Now, we also have $n! = a\times 2^k\times 5^k$. So if we find out how many factors of $5$ there are in the product $n! = 1\times 2\times 3\times ... \times n$, we can find the number of trailing zeros. Let's do it factor-by-factor.
First, let's write a function that finds how many factors of factor there are in an arbitrary number m.

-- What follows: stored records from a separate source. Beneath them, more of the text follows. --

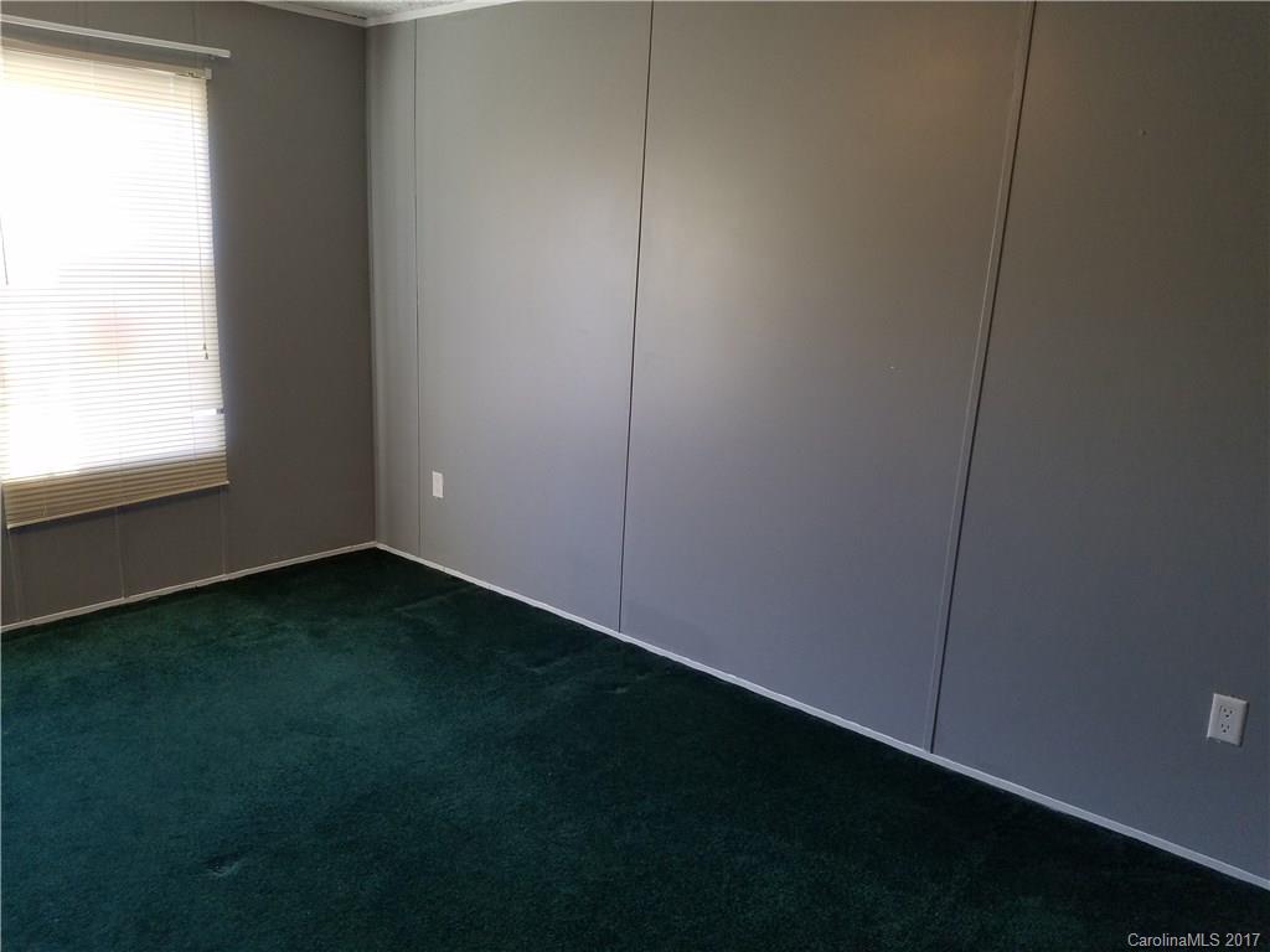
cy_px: 476
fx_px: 954
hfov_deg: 67.3
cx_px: 635
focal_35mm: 26
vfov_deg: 53.1
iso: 100
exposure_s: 1/60
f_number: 1.7
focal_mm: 4.2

def count_factor(m, factor):
'''Return k s.t. k is the largest number s.t. m = factor^k * a
Arguments
m, factor -- positive integers
'''
res = 0 #number of times
#m was divided by factor
#so far.
while m % factor == 0:
m //= factor
res += 1
return res
The idea is to count up the number of factors of 5 in 1, 2, 3, 4, ...., n, and add them all up. Here is how this would go for $31!$:
1: 0 factors of 5
2: 0 factors of 5
3: 0 factors of 5
4: 0 factors of 5
5: 1 factors of 5
6: 0 factors of 5
7: 0 factors of 5
8: 0 factors of 5
9: 0 factors of 5
10: 1 factors of 5
11: 0 factors of 5
12: 0 factors of 5
13: 0 factors of 5
14: 0 factors of 5
15: 1 factors of 5
16: 0 factors of 5
17: 0 factors of 5
18: 0 factors of 5
19: 0 factors of 5
20: 1 factors of 5
21: 0 factors of 5
22: 0 factors of 5
23: 0 factors of 5
24: 0 factors of 5
25: 2 factors of 5
26: 0 factors of 5
27: 0 factors of 5
28: 0 factors of 5
29: 0 factors of 5
30: 1 factors of 5
31: 0 factors of 5
In total, we have 1+1+1+1+2+1=7 factors of 5, which is also the number of 0's
def trailing_zerosB(n):
res = 0
#Compute the total number of factors of 5 in all of
#1, 2, 3, ..., n
for i in range(1, n+1):
res += count_factor(i, 5)
return res
if __name__ == '__main__':
n = 20
print("The number of trailing zeros in", n, "factorial is", trailing_zerosA(n))
n = 31
print("The number of trailing zeros in", n, "factorial is", trailing_zerosA(n))
Why bother with all this? Because, as we saw in class, computing $n!$ for large $n$ is very computationally expensive, since it involves multiplying huge numbers. The second method is much more efficient.
trailing_zerosA()¶Note that we can now refactor trailing_zerosA(). That is, we can rewrite it to reuse a helper function:
def trailing_zerosA(n):
'''Return the number of trailing zeros in n!
Arguments:
n - a positive integer
'''
n_fact = fact(n)
return count_factor(n_fact, 10)
if __name__ == '__main__':
n = 20
print("The number of trailing zeros in", n, "factorial is", trailing_zerosA(n))